I saw via the beijinger today that Mark Zuckerberg is in Beijing and posted on Facebook that he ran through Tiananmen square down to the Temple of Heaven park at a time when the pollution level was hazardous at 337. This post from the beijinger (and numerous comments on Mark’s FB wall) reminded me of two things: first, how I myself have run that route (more or less) as part of a running competition and, more grimly, how one can possibly run in that kind of pollution when it obviously is dangerous and puts a damper on distance running in general. I’ll discuss the race in this post because I think it’s a unique experience, and in a later post I’ll talk about my own experiences running in Beijing’s notorious pollution.*
One morning in mid-April 2011 I headed down to Tiananmen to meet some of my running group buddies for the annual “Beijing International Running Festival.” I didn’t know it at the time, but I later discovered when doing my research that the event itself has existed in some form or another since 1956 (more information in Chinese). In fact, I had come across this event (and photos of it) on occasion without even realizing it. According to the 1949-1962 China Sports Yearbook (Zhongguo tiyu nianjian 1949-1962, Beijing: Renmin tiyu chubanshe, 1964, p. 56), the first race was held on February 15, 1956, covered a 12K route, and had 1,400 participants. The fact that the race used to be held earlier in the season – it seems that it used to coincide with the Spring Festival, i.e. Chinese New Year – explains why most photos I’ve come across show participants running on snowy streets and wearing sweats and gloves, such as these two from Xin tiyu magazine in 1957 (top) and 1960 (bottom) :
But in the 2011 version, L, Swedish distance runner extraordinaire, stood up on a stage in the square wearing his pink shorts and led a group exercise routine based on Heyrobics (they’ve since done similar things for the Beijing Marathon and other events, but I think this may have been a first). My running group – of which L was technically a part – then ran the 10K event, a route that took us from Tiananmen square, down past Temple of Heaven park, to the Xiannongtan stadium. This lovely .gif from the Beijing public security bureau shows the approximate route:
The few memories I have of running this event five years ago are the kind I like to recount for their oddity, at least when comparing them to running competitions I’ve participated in anywhere else in the world. The start of the event was unclear. I remember standing around in a mass of people and suddenly people began to move – this was about ten minutes before the official start time. As I trotted along with my likewise confused running buddies, I shouted out in Chinese something like “Did we start already?” and got a swift response from an official on the sidelines of “Yes! Add oil!” And so that’s how we began the 10K. (I remember L said something about scrambling off stage after leading Heyrobics to put his running shoes on because he too was caught off guard.) What I next remember is that as we looped around the mausoleum and monument in the middle, several runners very obviously hopped barriers to get ahead of other competitors. Race officials on the sidelines ran after them waving their arms and shouting “Bu xing, bu xing!!!” (not OK) but it was too late. They had successfully sprinted ahead and cut a few hundred meters off their races. (I was later told by a Beijinger that one reason for this could be that the race results are used by some towards fulfilling some kind of physical education criteria at high schools and universities, but I can’t confirm that.) Then there was the course itself. I ran most of it on my own, although I did have a lot of men over the age of 50 running next to me most the time, many of whom seemed surprised that I could strike up a conversation with them in Chinese. They, and many smiling spectators, shouted the familiar “Add oil!” I had become used to as a runner in Beijing. There was also something I had never seen when racing before in China: army officers with stoic faces lining many of the avenues. I often wonder about their purpose — were they protecting runners from the horrendous traffic in central Beijing or potentially rowdy spectators? Or were they there to stop anyone who thought it might be a good opportunity to start a protest? One never really knows in Beijing.

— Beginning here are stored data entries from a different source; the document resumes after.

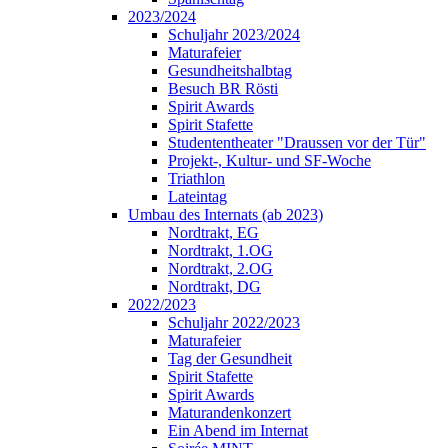
2023/2024
Schuljahr 2023/2024
Maturafeier
Gesundheitshalbtag
Besuch BR Rösti
Spirit Awards
Spirit Stafette
Studententheater "Draussen vor der Tür"
Projekt-, Kultur- und SF-Woche
Triathlon
Lateintag
Umbau des Internats (ab 2023)
Nordtrakt, EG
Nordtrakt, 1.OG
Nordtrakt, 2.OG
Nordtrakt, DG
2022/2023
Schuljahr 2022/2023
Maturafeier
Tag der Gesundheit
Spirit Stafette
Spirit Awards
Maturandenkonzert
Ein Abend im Internat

The finish line itself was a non-event for me, except for the fact that it was in the historically significant Xiannongtan stadium. Initially built during the Republican period, I knew from my research that the stadium had been heavily used until the Beijing Workers’ Stadium opened in 1959. … In this race I finished somewhere under 50 minutes but nowhere near the top competition. I was handed a water bottle and that was it. Unfortunately, I don’t have any personal photos from 2011, but a quick Google search shows that many others have taken photos of the event and Getty has since put images online of the 2015 edition. (Photos from 2011 are recognizable for the puking-green colored t-shirts with the li-ning logo on them that we all received in the goodie bag.) But given the history and route of this event, and the fact that someone else went through the pains to register our group, I feel privileged in retrospect to have been given the chance to run in it at all.
*This is not a post where I discuss why I think Zuckerberg ran through Tiananmen to begin with. There’s enough online about that already and frankly I could care less about why he chose to do it. These two posts are related specifically to my own experiences running in central Beijing.